» Исходный текст:
——————

А в современной музыке тоже требуется эта кристальная ясность и чистота звучания голосов, без неё некоторые сочинения просто невозможно исполнить. Кроме того, старинную и современную музыку связывает похожее ощущение времени, ощущение проживания одного момента, который может быть растянут на полтора часа. Всё это вернулось в современную музыку, словно по спирали.
— Что в этом смысле отличает хоровую музыку эпохи романтизма? Вы же её почти не исполняете.
— Обобщать всегда сложно, но, думаю, она родилась из ощущения «этой жизни», она существует как бы «здесь и сейчас» и зачастую не ищет Бога. Некоторые сочинения говорят сами за себя. Например, «Немецкий реквием» Брамса. Слова в нём взяты из Библии, которую Брамс очень хорошо знал, но слова эти подобраны им так, что в них нет ни одного упоминания Христа. По сути, это реквием для человека, а не для Бога. В старинной музыке такого быть не могло.

——————

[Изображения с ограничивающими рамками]
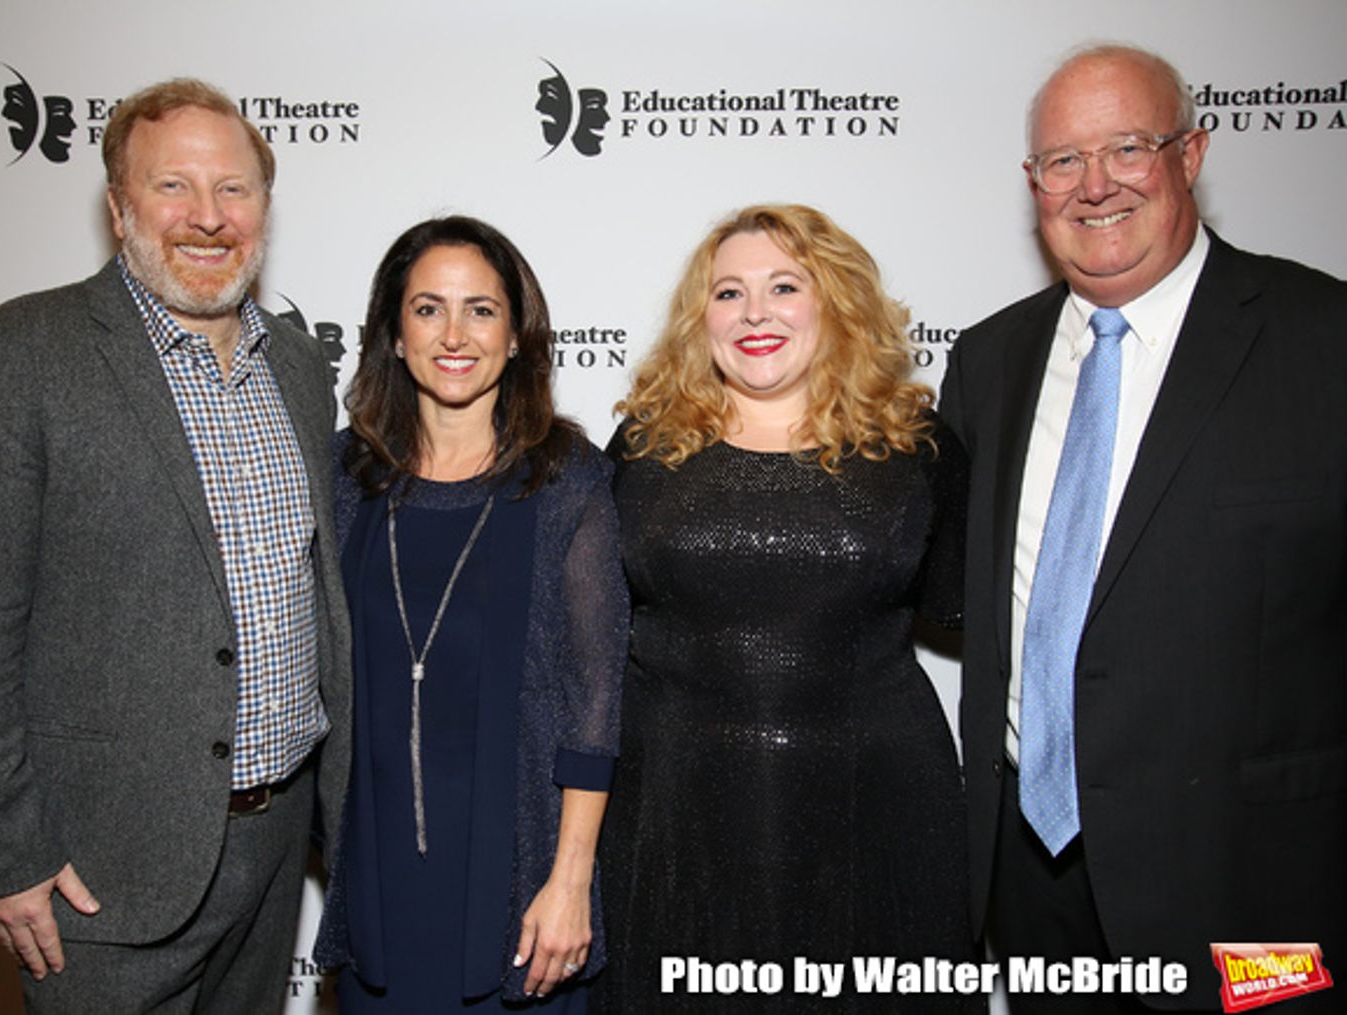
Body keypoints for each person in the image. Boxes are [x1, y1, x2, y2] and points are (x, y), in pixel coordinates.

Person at [940, 44, 1347, 1012]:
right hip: (1030, 885)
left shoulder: (1321, 338)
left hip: (1256, 886)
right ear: (1030, 182)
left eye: (1126, 147)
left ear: (1190, 153)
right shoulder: (987, 361)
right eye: (1060, 162)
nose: (1092, 187)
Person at [0, 78, 351, 1011]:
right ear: (120, 206)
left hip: (277, 834)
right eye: (174, 188)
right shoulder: (13, 357)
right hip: (99, 861)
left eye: (235, 191)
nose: (208, 219)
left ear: (264, 207)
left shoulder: (296, 364)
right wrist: (2, 853)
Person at [597, 204, 974, 1013]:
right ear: (702, 317)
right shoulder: (643, 448)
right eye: (728, 292)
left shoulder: (917, 449)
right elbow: (585, 634)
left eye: (783, 286)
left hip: (874, 809)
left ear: (834, 301)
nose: (755, 312)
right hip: (675, 815)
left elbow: (976, 610)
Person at [313, 216, 628, 1013]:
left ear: (518, 334)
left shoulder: (567, 481)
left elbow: (596, 709)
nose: (455, 334)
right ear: (392, 331)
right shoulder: (344, 477)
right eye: (428, 308)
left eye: (481, 309)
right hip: (379, 878)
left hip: (520, 882)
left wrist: (571, 881)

——————

» Задание: Перепишите отрывок из текста о старинной и современной музыке от слов «А в современной» до слов «почти не исполняете.», заменив «полтора часа» на «два часа».

» Выполненное задание:
А в современной музыке тоже требуется эта кристальная ясность и чистота звучания голосов, без неё некоторые сочинения просто невозможно исполнить. Кроме того, старинную и современную музыку связывает похожее ощущение времени, ощущение проживания одного момента, который может быть растянут на два часа. Всё это вернулось в современную музыку, словно по спирали.
— Что в этом смысле отличает хоровую музыку эпохи романтизма? Вы же её почти не исполняете.